*Exercise set*
(a) In the Nomad and fabio setup guide below, why does the fabio job set network_mode = "bridge", and what does that mean for your own services? Answer in one to three sentences.
(b) According to the Nomad and fabio setup guide below, what performs the health check for the fabio service?
(c) Go on with the Nomad and fabio setup guide below from the point where it stops.

=== Text block ===

These 3 configuration files can live next to eachother on the machines that need to perform those actions, so you can simply copy them across machines as needed.

Note that the allow_privileged field is set to true, but this is not strictly required. It is only included in there for people copy-pasting configs from here that require things like direct access to hardware, for example the graphics card when doing video transcoding.

To assign the roles we have been talking about, we simply add a metadata.roles field to the client configuration.

# /etc/nomad.d/client.hcl

client {
  enabled = true

  meta {
    roles = "loadbalancer,manager,worker"
  }

}

// <docker block>

Remove or add roles you want based on your intended use-case, but for this post’s intention we’ll use those 3. Feel free to either manually configure this, or to generate the configuration using j2 templates from ansible.

After a (re)start of the nomad service on your machine, going with a browser to port 4646 should yield you the nomad ui indicating a lack of services on your freshly created cluster.

You can double-check consul’s web ui to see if nomad registered itself as a service in the mesh to verify that that connection is properly set up.

Setting up load balancing

At this point, your cluster is already running, but we can not contact any services you would run on it in an easy way. To do that, we’ll set up the fabio loadbalancer.

While you technically could use caddy as well so you can set up an automatic SSL certificate environment using Let’s Encrypt, that’d require some templating with the data present in consul which we’ll not cover in this post.

The easiest way to get fabio running is through docker, as we’ve already enabled that on the loadbalancer machine. You can use the following nomad job specification to get started, but remember to replace the relevant values with what works in your environment:

# /opt/services/fabio.hcl

job "fabio" {
  datacenters = ["eu-west-1"]
  type        = "system"

  constraint {
    attribute = "${attr.kernel.name}"
    value     = "linux"
  }

  constraint {
    operator  = "set_contains"
    attribute = "${meta.roles}"
    value     = "loadbalancer"
  }

  group "fabio" {

    network {
      port "ui" {}
      port "lb" {
        static = 80
        to     = 9999
      }
    }

    task "fabio" {
      driver = "docker"

      template {
        destination = "local/fabio.properties"
        data = <<EOH
        proxy.addr           = :{{ env "NOMAD_PORT_lb" }}
        ui.addr              = :{{ env "NOMAD_PORT_ui" }}
        registry.consul.addr = 172.16.0.20:8500
        EOH
      }

      config {
        image        = "fabiolb/fabio:latest"
        ports        = ["ui","lb"]
        network_mode = "bridge"
        volumes      = [
          "local/fabio.properties:/etc/fabio/fabio.properties"
        ]
      }

      resources {
        cpu    = 300
        memory = 128
      }

      service {
        name = "fabio"
        tags = ["urlprefix-fabio.lan/"]
        port = "ui"
        check {
          name     = "alive"
          type     = "tcp"
          interval = "10s"
          timeout  = "3s"
        }
      }
    }
  }
}

By launching this service by running nomad run /opt/services/fabio.hcl, you’ll launch the load-balancer service which’ll handle proxying http requests to the correct containers within the cluster.

Keep in mind that the healthcheck is performed by the consul server(s), not by fabio. Fabio simply reads the services listed by consul and routes requests.

Note the network_mode = "bridge" in there, which allows the container to connect to the network again, which is not allowed by default. So if your own services need to connect outwards, they’ll need to have that network mode as well.

=== Supplied data ===

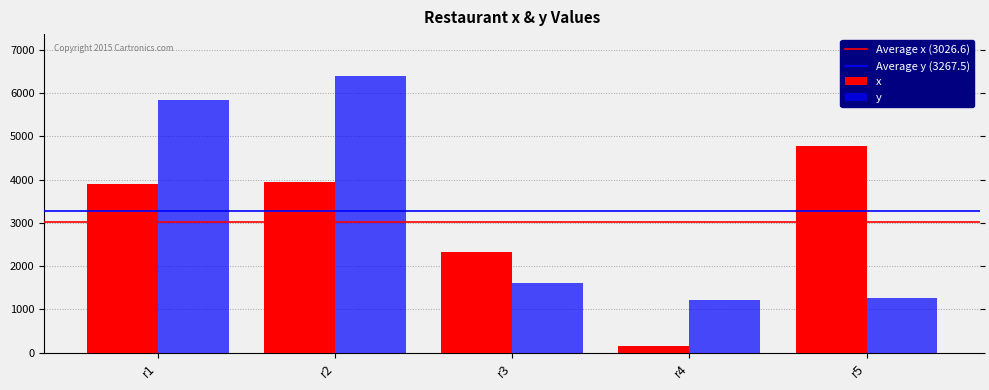

Which category has the highest value across all series?

r2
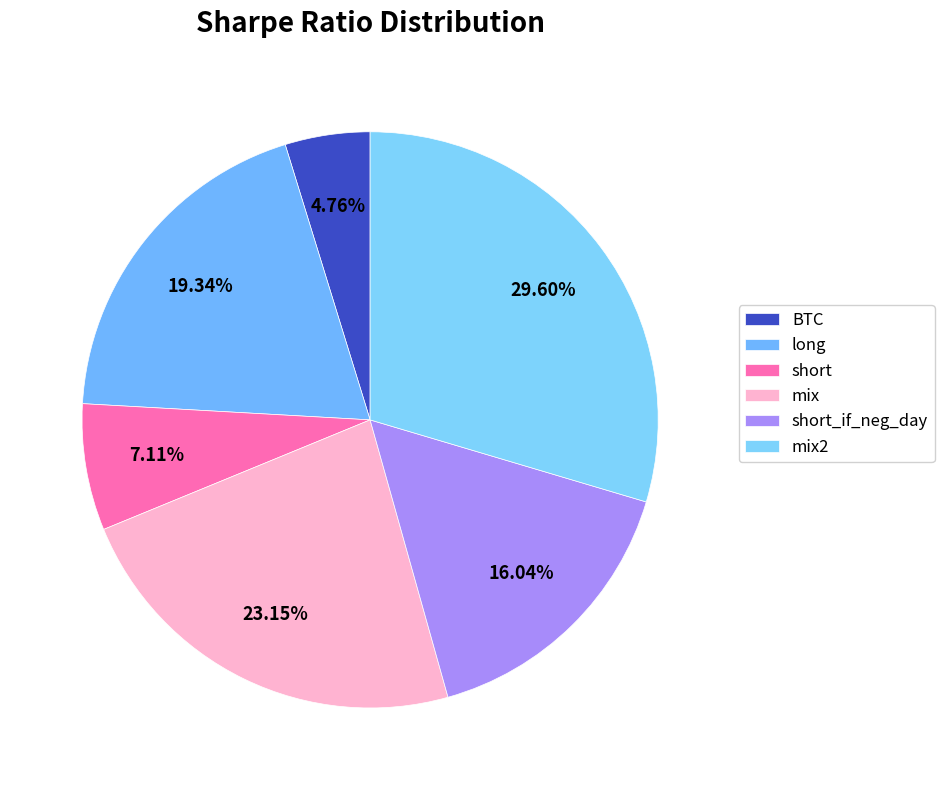

Do mix and mix2 together represent more than half of the pie?

Yes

===

*Exercise results*
(a) The bridge network mode lets the container connect to the network again, which is not allowed by default. Your own services will also need that network mode if they have to connect outward.

(b) The consul server(s) perform it, not fabio.

(c)
The “fabio.lan” in the service tag configures fabio to proxy that hostname to the port you indicate in the service.

(optional) Hosting an actual service

The cluster is functional at this moment, but it’s a bit barren in terms of services. To give you an example of how to host a service, here’s a job file you can use to run a bare nginx server:

# /opt/services/nginx.hcl

job "fabio" {
  datacenters = ["eu-west-1"]
  type        = "system"

  constraint {
    attribute = "${attr.kernel.name}"
    value     = "linux"
  }

  constraint {
    operator  = "set_contains"
    attribute = "${meta.roles}"
    value     = "loadbalancer"
  }

  group "fabio" {

    network {
      port "http" { to = 80 }
    }

    task "fabio" {
      driver = "docker"

      # Writing an env file
      template {
        destination = "local/env"
        env         = true
        data        = <<EOH
        NGINX_PORT = {{ env "NOMAD_PORT_http" }}
        EOH
      }

      # Or simply defining env directly
      env {
        FOO = "bar"
      }

      # Which container to run and which port to map
      config {
        image = "nginx:latest"
        ports = ["http"]
      }

      # How much resources is this allowed to use
      resources {
        cpu    = 300
        memory = 128
      }

      # And register a named service
      service {
        name = "nginx-example"
        tags = ["urlprefix-example.com/"]
        port = "http"
        check {
          name     = "alive"
          type     = "tcp"
          interval = "10s"
          timeout  = "3s"
        }
      }
    }
  }
}

Once you run this service as well and point example.com to your cluster in your hosts file, you should see the default nginx landing page. From here, you should be able to get most single-image applications running on your cluster.

I will not cover multi-container applications in this post.

(optional) Route a domain to your cluster

A cluster on it’s own is nice and all, but if you can’t reach it from the outside-world it won’t do you much good when you want to host public websites on it.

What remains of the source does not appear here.